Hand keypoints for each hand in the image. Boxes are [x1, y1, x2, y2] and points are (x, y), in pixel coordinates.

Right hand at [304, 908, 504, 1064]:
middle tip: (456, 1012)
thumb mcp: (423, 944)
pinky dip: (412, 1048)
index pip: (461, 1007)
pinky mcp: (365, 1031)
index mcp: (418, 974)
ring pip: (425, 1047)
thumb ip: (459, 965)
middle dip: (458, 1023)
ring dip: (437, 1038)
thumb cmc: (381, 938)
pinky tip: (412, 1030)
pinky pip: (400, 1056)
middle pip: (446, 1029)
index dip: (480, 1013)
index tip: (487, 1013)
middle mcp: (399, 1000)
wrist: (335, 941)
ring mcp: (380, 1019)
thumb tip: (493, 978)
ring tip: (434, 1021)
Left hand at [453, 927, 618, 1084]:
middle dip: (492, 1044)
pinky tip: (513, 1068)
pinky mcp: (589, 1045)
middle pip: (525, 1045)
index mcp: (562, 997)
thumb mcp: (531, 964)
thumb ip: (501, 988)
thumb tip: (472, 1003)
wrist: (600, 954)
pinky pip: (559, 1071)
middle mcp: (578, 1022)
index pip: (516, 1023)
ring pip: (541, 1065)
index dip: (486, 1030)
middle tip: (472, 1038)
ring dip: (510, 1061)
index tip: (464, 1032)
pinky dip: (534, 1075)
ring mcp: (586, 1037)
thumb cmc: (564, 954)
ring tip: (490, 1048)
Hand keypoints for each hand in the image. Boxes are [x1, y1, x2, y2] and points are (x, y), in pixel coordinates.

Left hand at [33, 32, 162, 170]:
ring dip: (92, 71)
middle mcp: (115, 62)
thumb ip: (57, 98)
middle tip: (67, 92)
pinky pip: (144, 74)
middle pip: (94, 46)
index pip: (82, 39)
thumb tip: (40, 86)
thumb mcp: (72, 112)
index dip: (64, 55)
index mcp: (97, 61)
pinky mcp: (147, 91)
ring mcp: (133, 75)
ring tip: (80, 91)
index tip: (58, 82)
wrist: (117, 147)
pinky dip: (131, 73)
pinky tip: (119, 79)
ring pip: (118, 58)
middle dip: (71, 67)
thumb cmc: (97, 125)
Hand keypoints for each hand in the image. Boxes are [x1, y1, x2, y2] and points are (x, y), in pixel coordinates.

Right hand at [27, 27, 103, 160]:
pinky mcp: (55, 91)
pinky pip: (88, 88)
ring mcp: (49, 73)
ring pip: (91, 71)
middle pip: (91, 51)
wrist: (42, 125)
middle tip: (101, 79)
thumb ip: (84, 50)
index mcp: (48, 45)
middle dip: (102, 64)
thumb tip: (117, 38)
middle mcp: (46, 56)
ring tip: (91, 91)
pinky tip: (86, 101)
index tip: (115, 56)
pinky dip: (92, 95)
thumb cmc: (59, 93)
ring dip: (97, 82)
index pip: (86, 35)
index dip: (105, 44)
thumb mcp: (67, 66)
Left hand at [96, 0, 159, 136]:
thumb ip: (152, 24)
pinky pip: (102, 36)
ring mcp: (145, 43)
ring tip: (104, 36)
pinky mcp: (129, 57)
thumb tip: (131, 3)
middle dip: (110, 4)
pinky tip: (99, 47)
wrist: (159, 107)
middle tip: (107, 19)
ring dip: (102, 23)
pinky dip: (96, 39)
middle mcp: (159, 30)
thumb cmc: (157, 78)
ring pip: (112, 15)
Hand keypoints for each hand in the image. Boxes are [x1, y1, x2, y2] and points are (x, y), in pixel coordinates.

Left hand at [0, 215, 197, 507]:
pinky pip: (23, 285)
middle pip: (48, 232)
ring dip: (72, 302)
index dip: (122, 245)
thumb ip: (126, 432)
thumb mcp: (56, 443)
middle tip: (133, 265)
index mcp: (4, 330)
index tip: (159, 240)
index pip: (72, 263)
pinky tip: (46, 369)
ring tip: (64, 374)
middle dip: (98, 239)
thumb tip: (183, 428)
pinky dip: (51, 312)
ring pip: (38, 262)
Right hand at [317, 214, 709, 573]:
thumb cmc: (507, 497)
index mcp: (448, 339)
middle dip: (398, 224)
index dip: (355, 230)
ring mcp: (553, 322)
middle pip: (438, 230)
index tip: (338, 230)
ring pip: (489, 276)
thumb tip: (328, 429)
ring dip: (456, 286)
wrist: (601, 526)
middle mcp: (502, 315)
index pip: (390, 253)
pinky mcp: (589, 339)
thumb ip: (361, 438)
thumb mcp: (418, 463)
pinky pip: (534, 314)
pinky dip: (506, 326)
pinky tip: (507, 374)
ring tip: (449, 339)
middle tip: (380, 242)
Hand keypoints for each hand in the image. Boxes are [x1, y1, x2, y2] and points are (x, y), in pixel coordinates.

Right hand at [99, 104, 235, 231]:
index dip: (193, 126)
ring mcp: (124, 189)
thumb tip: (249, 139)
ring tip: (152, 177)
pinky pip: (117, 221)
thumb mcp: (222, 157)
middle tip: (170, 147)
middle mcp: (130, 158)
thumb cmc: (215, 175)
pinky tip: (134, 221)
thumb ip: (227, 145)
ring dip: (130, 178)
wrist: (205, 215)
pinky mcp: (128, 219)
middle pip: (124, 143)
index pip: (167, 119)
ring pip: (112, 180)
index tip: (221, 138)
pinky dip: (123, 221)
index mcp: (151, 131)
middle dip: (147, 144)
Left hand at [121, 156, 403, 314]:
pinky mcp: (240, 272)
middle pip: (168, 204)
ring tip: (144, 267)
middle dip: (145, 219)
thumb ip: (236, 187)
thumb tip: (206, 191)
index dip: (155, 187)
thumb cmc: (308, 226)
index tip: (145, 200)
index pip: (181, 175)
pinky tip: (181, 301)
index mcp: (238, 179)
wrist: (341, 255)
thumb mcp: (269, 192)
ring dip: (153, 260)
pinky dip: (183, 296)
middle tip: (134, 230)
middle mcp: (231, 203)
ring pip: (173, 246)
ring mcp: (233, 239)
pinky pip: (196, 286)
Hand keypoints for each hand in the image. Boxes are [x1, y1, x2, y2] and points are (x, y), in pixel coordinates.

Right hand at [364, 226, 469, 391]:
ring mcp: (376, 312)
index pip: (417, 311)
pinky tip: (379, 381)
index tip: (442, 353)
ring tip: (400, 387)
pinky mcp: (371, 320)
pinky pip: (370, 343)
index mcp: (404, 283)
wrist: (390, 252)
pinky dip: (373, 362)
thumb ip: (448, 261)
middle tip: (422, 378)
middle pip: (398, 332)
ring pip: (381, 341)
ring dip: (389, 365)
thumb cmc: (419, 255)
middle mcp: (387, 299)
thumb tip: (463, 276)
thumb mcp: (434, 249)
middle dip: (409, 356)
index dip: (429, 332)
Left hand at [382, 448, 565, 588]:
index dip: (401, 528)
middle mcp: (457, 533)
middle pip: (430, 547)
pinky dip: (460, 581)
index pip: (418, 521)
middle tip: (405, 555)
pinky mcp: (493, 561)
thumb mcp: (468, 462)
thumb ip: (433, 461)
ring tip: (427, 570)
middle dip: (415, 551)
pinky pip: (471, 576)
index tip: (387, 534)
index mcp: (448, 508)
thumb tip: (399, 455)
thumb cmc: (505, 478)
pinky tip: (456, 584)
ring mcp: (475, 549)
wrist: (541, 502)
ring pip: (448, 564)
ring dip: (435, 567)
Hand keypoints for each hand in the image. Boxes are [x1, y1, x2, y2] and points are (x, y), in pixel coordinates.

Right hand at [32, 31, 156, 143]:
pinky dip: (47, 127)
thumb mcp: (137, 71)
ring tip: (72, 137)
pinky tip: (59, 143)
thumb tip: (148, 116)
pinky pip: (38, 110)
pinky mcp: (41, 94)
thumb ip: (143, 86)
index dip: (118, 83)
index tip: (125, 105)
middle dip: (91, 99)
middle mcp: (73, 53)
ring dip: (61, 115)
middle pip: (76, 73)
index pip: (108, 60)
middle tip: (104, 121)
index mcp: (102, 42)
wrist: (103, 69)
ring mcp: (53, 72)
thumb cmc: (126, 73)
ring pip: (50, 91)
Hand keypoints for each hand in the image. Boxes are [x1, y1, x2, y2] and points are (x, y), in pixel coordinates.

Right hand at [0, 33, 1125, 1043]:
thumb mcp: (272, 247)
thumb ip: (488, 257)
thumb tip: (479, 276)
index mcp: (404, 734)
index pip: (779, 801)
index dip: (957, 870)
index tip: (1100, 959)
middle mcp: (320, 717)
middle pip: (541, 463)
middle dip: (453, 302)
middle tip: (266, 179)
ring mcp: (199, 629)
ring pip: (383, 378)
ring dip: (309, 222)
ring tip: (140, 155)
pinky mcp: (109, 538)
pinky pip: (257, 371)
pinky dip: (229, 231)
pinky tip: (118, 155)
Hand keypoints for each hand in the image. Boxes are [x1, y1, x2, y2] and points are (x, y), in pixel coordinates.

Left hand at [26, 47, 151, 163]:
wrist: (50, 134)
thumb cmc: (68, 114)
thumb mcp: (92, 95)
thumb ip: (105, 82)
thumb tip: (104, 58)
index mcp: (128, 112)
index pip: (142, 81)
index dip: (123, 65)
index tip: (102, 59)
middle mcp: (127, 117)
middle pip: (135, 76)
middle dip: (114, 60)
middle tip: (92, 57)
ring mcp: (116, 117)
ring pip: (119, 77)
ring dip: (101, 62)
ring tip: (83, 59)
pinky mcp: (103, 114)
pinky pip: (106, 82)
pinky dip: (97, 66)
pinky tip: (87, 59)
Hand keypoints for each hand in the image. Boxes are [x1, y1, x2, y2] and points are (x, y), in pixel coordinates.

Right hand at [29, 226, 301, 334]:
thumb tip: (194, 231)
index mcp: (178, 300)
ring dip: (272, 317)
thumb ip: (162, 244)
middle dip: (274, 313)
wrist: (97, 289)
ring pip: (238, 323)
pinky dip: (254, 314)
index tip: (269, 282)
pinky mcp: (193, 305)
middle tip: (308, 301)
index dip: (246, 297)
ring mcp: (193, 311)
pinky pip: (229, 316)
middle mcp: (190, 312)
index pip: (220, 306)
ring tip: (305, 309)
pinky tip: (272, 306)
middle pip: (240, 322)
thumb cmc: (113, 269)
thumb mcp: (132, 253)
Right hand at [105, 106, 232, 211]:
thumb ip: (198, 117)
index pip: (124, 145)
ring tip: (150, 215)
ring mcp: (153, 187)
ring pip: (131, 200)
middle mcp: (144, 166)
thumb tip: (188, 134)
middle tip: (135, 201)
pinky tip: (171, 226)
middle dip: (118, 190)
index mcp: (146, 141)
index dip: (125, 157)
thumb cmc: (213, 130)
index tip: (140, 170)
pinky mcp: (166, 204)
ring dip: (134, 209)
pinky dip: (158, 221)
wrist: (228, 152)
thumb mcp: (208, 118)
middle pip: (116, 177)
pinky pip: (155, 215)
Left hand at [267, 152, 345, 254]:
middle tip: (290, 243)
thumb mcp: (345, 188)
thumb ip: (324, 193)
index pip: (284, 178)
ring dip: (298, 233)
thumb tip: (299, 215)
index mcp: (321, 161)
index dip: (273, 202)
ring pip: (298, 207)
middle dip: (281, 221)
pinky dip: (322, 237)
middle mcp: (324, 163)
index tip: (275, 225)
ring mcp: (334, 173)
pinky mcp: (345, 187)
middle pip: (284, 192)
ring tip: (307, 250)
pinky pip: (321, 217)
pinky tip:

→ Task description
Will you return exactly the lines above from the one with "pinky dip: (97, 66)" down to the one with "ring mcp: (334, 173)", counting both as part of the range?

→ Output below
pinky dip: (97, 66)
pinky tip: (87, 59)
Hand keypoints for each hand in the image. Boxes are [x1, y1, x2, y2] and points are (x, y), in pixel coordinates.

Right hand at [29, 226, 301, 334]:
thumb tip: (194, 231)
index mcp: (178, 300)
ring dip: (272, 317)
thumb ip: (162, 244)
middle dip: (274, 313)
wrist: (97, 289)
ring pip: (238, 323)
pinky dip: (254, 314)
index tip: (269, 282)
pinky mcp: (193, 305)
middle tip: (308, 301)
index dip: (246, 297)
ring mcp: (193, 311)
pinky pip: (229, 316)
middle mcp: (190, 312)
index pip: (220, 306)
ring tip: (305, 309)
pinky tip: (272, 306)
middle pip: (240, 322)
thumb cmc: (113, 269)
thumb mcp: (132, 253)
Right hand at [105, 106, 232, 211]:
thumb ip: (198, 117)
index pip: (124, 145)
ring tip: (150, 215)
ring mcp: (153, 187)
ring pip: (131, 200)
middle mcp: (144, 166)
thumb tip: (188, 134)
middle tip: (135, 201)
pinky tip: (171, 226)
middle dip: (118, 190)
index mcp: (146, 141)
index dip: (125, 157)
thumb cmc: (213, 130)
index tip: (140, 170)
pinky mcp: (166, 204)
ring dip: (134, 209)
pinky dip: (158, 221)
wrist: (228, 152)
thumb mcp: (208, 118)
middle pip: (116, 177)
pinky pip: (155, 215)
Left hand at [267, 152, 345, 254]:
middle tip: (290, 243)
thumb mcp: (345, 188)
thumb ip: (324, 193)
index pip: (284, 178)
ring dip: (298, 233)
thumb tip: (299, 215)
index mcp: (321, 161)
index dip: (273, 202)
ring pip: (298, 207)
middle dip: (281, 221)
pinky dip: (322, 237)
middle mcp: (324, 163)
index tip: (275, 225)
ring mcp: (334, 173)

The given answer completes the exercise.